6.2 Robotics – pick up certain objects

  • Prompt: "blue plastic bins" in warehouse frames.

  • Use exemplar box around one correct bin.

  • Robot then uses masks + IDs for grasping and tracking targets.

6.3 Dataset labeling – rare category

  • Prompt: "solar panels" on aerial imagery.

  • Add positive boxes on correctly segmented roofs, negative boxes on skylights.

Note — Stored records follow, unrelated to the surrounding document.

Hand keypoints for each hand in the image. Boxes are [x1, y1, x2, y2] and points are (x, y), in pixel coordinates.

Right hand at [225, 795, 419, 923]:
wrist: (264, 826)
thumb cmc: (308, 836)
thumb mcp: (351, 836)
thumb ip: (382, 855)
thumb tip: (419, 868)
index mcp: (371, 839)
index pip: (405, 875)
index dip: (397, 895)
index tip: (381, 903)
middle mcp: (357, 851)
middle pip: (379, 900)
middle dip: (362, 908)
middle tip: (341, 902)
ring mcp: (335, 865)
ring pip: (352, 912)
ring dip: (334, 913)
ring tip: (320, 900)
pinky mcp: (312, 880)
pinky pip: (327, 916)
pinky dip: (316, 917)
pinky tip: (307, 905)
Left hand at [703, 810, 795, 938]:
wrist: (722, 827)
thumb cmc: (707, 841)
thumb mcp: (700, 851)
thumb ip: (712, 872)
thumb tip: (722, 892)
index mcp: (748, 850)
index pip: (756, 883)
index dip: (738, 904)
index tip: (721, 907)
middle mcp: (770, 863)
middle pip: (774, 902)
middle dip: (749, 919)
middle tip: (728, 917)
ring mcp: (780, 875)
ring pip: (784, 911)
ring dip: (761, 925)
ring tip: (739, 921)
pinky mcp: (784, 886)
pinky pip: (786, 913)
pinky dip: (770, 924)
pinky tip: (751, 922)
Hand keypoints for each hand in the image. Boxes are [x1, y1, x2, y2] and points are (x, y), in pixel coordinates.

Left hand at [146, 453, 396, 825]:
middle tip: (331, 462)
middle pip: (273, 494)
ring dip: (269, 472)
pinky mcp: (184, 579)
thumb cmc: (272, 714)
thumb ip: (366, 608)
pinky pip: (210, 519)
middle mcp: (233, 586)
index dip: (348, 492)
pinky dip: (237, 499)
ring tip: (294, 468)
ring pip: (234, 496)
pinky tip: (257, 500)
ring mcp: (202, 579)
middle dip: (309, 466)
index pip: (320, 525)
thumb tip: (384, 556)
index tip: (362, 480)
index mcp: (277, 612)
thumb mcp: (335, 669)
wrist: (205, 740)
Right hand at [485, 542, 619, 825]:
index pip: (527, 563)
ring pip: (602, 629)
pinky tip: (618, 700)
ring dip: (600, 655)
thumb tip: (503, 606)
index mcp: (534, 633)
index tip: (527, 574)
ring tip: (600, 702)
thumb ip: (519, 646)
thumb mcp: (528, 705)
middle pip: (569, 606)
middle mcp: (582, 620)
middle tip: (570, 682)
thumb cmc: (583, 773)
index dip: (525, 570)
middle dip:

  • Export masks as annotations for training lightweight detection models.


7. Limitations and gotchas with SAM 3 prompts

Even with strong prompting, SAM 3 isn’t magic:

  • Very ambiguous prompts (“cool objects”, “interesting shapes”) can confuse it.

  • Super fine-grained differences (e.g., two nearly identical logos) may still require manual cleanup

  • For specialized fields (like medical), teams commonly fine-tune SAM 3 into versions like MedSAM3 for domain-specific PCS. 


8. Where to actually use Meta SAM 3 prompts

You can experiment with SAM 3 prompts in:

  • Segment Anything Playground – the official browser UI from Meta: upload media, type prompts, and click to refine. 

  • facebook/sam3 on Hugging Face or GitHub – run Python code that accepts your prompts and returns masks. 

  • Third-party tools (Roboflow, Datature, etc.) that wrap SAM 3 and give you both a UI and an API for promptable concept segmentation.